The place was badly understaffed, and always at this time the work was multiplied so that any spare hours that there had been before were now filled to overflowing. Also the examination scheme had now appeared and, whether by design or not, Moy-Thompson always arranged it so that one or two men seemed to have scarcely any work at all, and the others naturally had a great deal more than they could do. The quarrels that had broken out over the umbrella incident had developed until there was very little to prevent physical struggle. It happened that on this occasion, West was the person who was let off easily by the examination list, and he was not the kind of man to allow his advantage to pass without comment.
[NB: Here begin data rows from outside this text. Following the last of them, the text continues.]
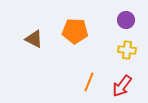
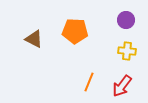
yellow cross: moved 1 px down
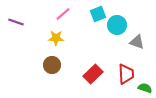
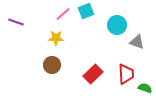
cyan square: moved 12 px left, 3 px up
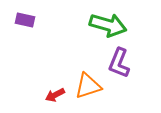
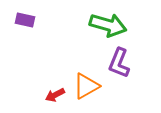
orange triangle: moved 2 px left; rotated 12 degrees counterclockwise
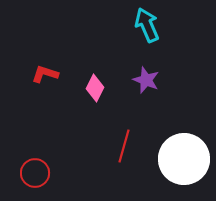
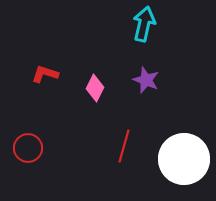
cyan arrow: moved 3 px left, 1 px up; rotated 36 degrees clockwise
red circle: moved 7 px left, 25 px up
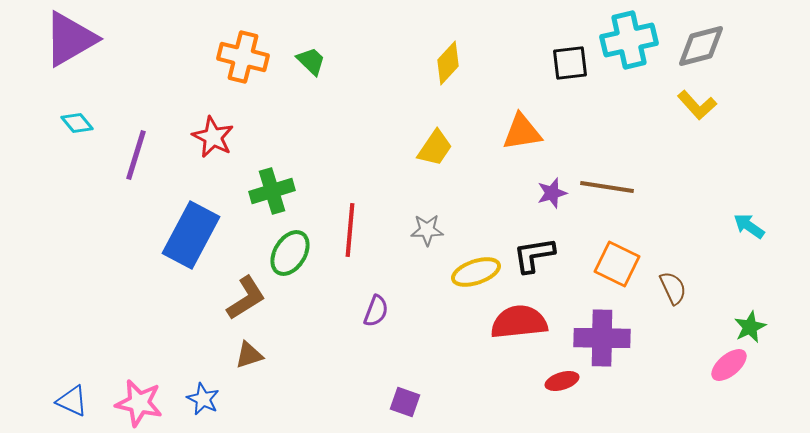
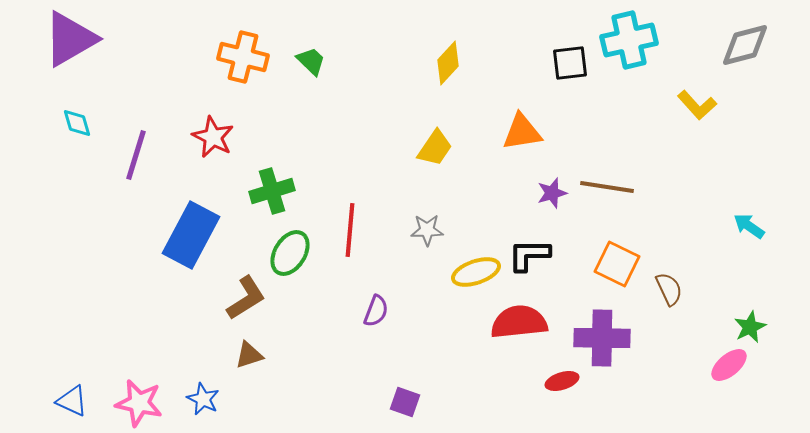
gray diamond: moved 44 px right, 1 px up
cyan diamond: rotated 24 degrees clockwise
black L-shape: moved 5 px left; rotated 9 degrees clockwise
brown semicircle: moved 4 px left, 1 px down
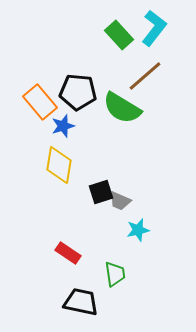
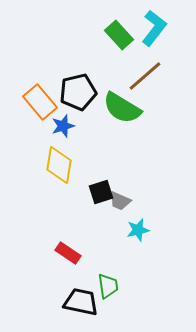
black pentagon: rotated 18 degrees counterclockwise
green trapezoid: moved 7 px left, 12 px down
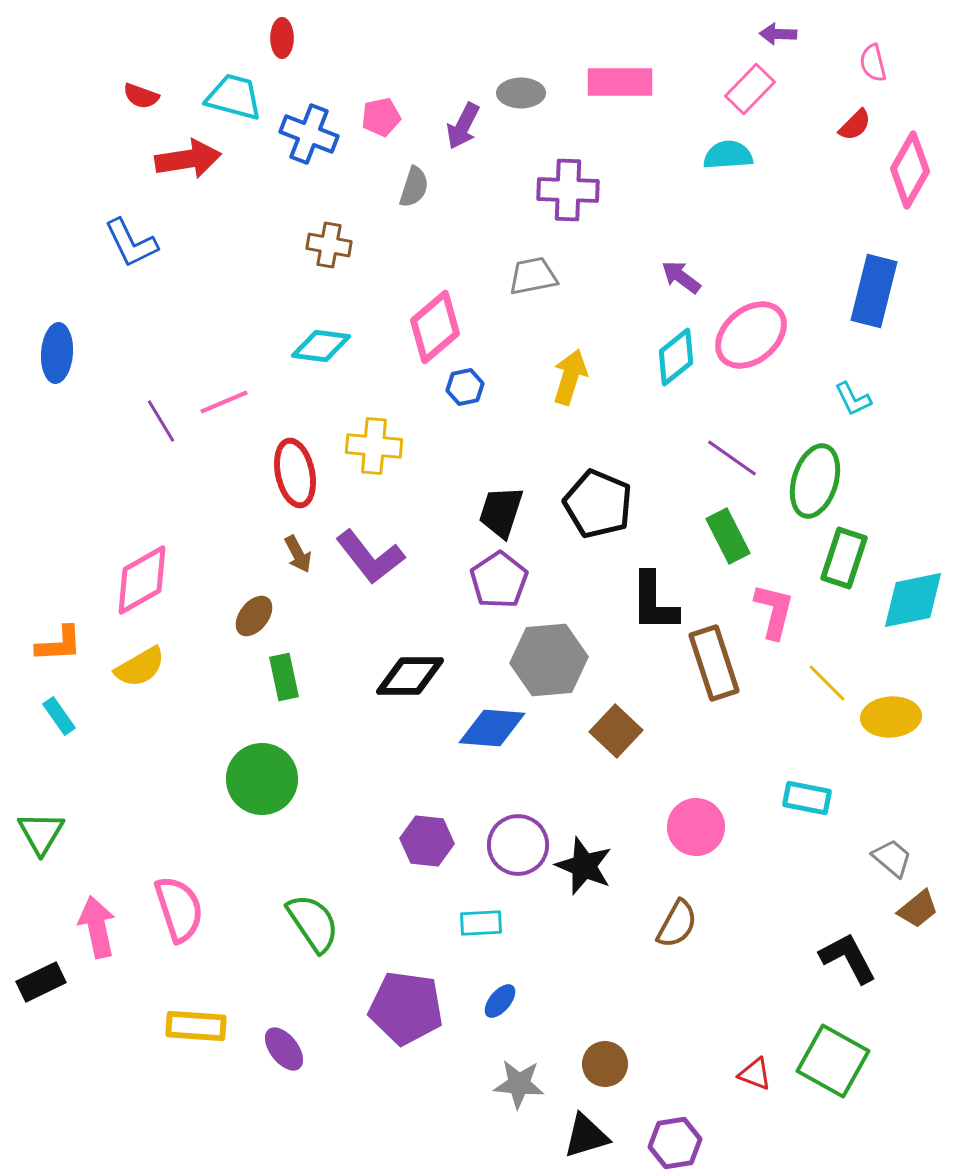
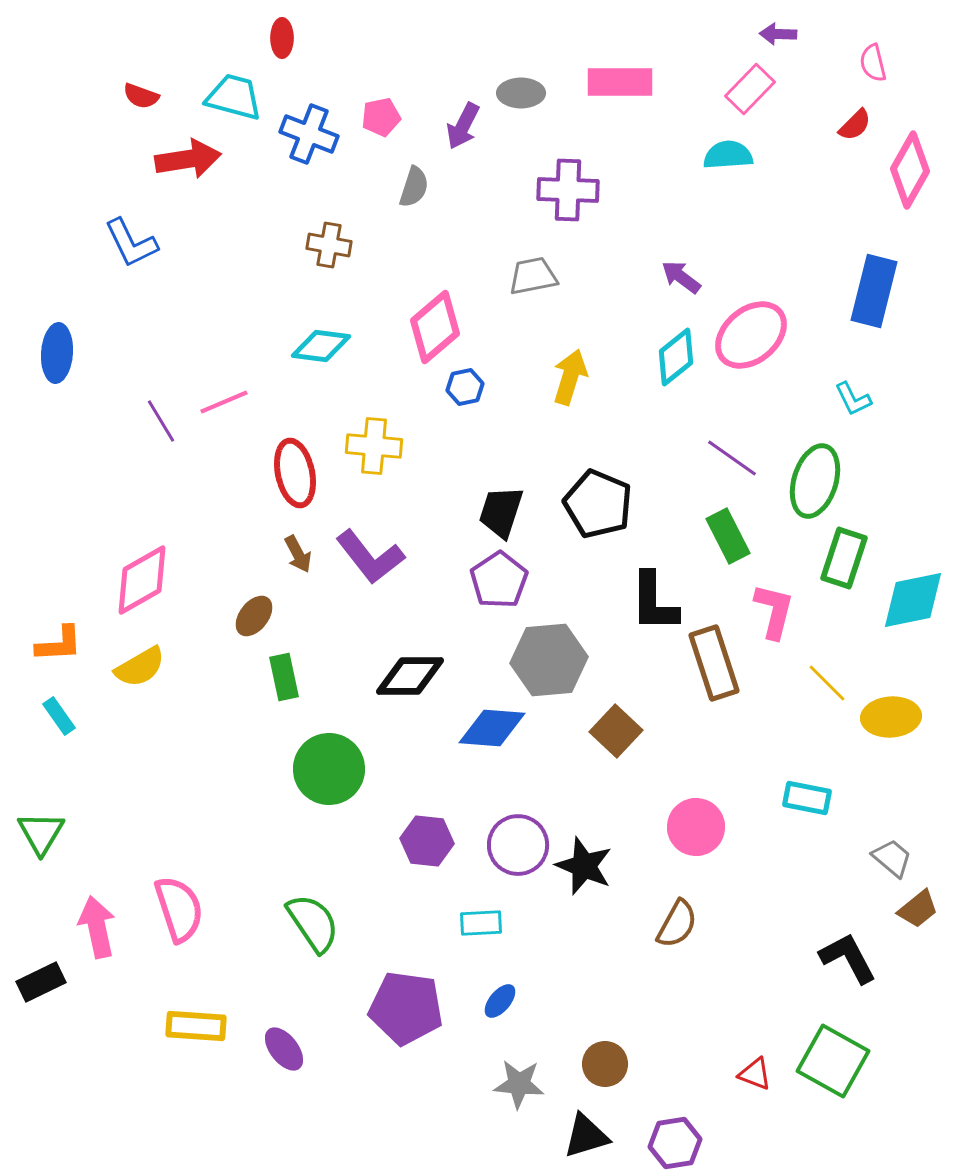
green circle at (262, 779): moved 67 px right, 10 px up
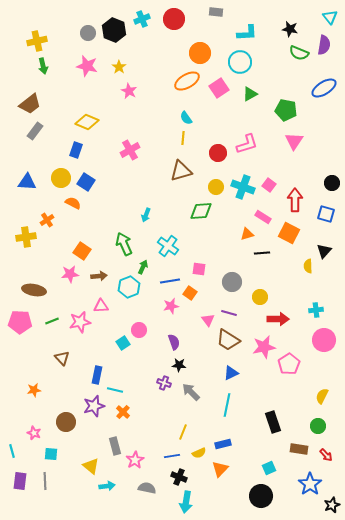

Perrin passed a considerable amount of time now in the Senior common room. He never talked to anyone, but would sit in a dark corner by the window and watch them all. The funniest thoughts came to him as he sat there: for instance, he fancied that it would be pleasant, when they were not watching, to crawl under the table and bite White's legs—it would be amusing to spring suddenly from behind on to Comber's back, and to strip all the clothes from him until he was stark naked, and must run, screaming, from the room—or to twist Birk-land's ears round and round until they were tom and hung.... All these things would be pleasant to do, but he sat in his corner and said nothing.

At last the day before the examinations arrived, and they were nearly all gathered in the Senior common room in the half-hour before Chapel.

Perrin, with his white face and untidy hair, watched them from his corner.

“It will be very pleasant,” West said, smiling a little, “to have that third hour off all through this week. I can't think, Comber, why Moy-Thompson's given you all that extra Latin to do—I—”

“For God's sake,” Comber broke out furiously, “stop it! Aren't we all sick to death with hearing of your beastly good luck? Don't we all know that the whole thing's about as unfair as it is possible for anything to be? Just keep quiet about it if you can.”